Au menu : un retour en force de l’Amérique latine avec le très attendu Sur la route du Brésilien Walter Salles, d’après un roman de Jack Kerouac, et l’émergence de jeunes nations de cinéma comme la Colombie ; l’apparition de l’Australie et d’un cinéma aborigène (The Sapphires, premier film de Wayne Blair) ; une moindre présence de l’Asie, mais un renouveau de l’Amérique et du cinéma d’auteur, dont le film d’ouverture Moonrise Kingdom – conte onirique et joyeux d’enfants sages pour adultes déraisonnables, signé Wes Anderson, avec Bruce Willis, Tilda Swinton et Harvey Keitel. Remarquée aussi, la grande diversité des Français dont trois en compétition (Audiard, Leos Carax et le doyen Alain Resnais qui, à 90 ans, livre avec Vous n’avez encore rien vu une forme de testament cinématographique). Sans compter la première fiction de Sandrine Bonnaire en tant que réalisatrice (J’enrage de son absence dans la Semaine de la critique) – ni le très français Amour de l’Autrichien Michael Haneke, tourné en France avec Isabelle Huppert et Jean-Louis Trintignant. Ou le 3e opus du benjamin Xavier Dolan, Québécois âgé de 23 ans, Laurence Anyways, avec Melvil Poupaud et Nathalie Baye.

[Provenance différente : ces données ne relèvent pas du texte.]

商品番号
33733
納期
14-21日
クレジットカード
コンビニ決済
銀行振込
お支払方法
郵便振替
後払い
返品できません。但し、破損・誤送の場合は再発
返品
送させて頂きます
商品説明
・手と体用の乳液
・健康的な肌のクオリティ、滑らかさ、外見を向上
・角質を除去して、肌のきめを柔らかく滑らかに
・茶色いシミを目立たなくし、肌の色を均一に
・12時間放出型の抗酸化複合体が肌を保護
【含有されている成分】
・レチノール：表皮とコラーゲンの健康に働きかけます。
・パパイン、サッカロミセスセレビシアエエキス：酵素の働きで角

C’est aussi la tradition de laisser les tourments du monde entrer sur la Croisette. Cette année, c’est au tour de l’Afrique avec la révolution égyptienne (Après la bataille, de Yousry Nasrallah), deux films sur le terrorisme venus du Maroc et d’Algérie, l’émigration depuis le Sénégal (La Pirogue de Moussa Touré). Bernard-Henri Lévy, engagé aux côtés des rebelles, présente son documentaire sur la guerre en Libye, et le dandy britannique Jeremy Irons celui qu’il a soutenu sur les déchets. Sean Penn apparaîtra non pour un film, mais au profit d’Haïti, où il a fondé une ONG après le séisme de janvier 2010.
« Les stars à Cannes, c’est bon pour tout le monde », relève le président Gilles Jacob, campé chaque soir au sommet des marches. Il explique le succès du festival par son savant dosage de saveurs méditerranéennes, de paillettes, d’art et de business avec le marché du film. « Les artistes sentent qu’ils sont aimés, on leur passe leurs caprices, leurs émotions, parce que rien n’est plus beau que l’art quand ça fonctionne », confie-t-il. Ainsi, Cannes 2011 avait contribué à placer The Artist sur orbite, film muet en noir et blanc reparti dix mois plus tard avec cinq oscars... Pour marquer ce 65e anniversaire, Gilles Jacob a réalisé un film de moments d’exception cannois, Une journée particulière, qui sera projeté le 20 mai avant un dîner de gala suivi d’un feu d’artifice sur la baie.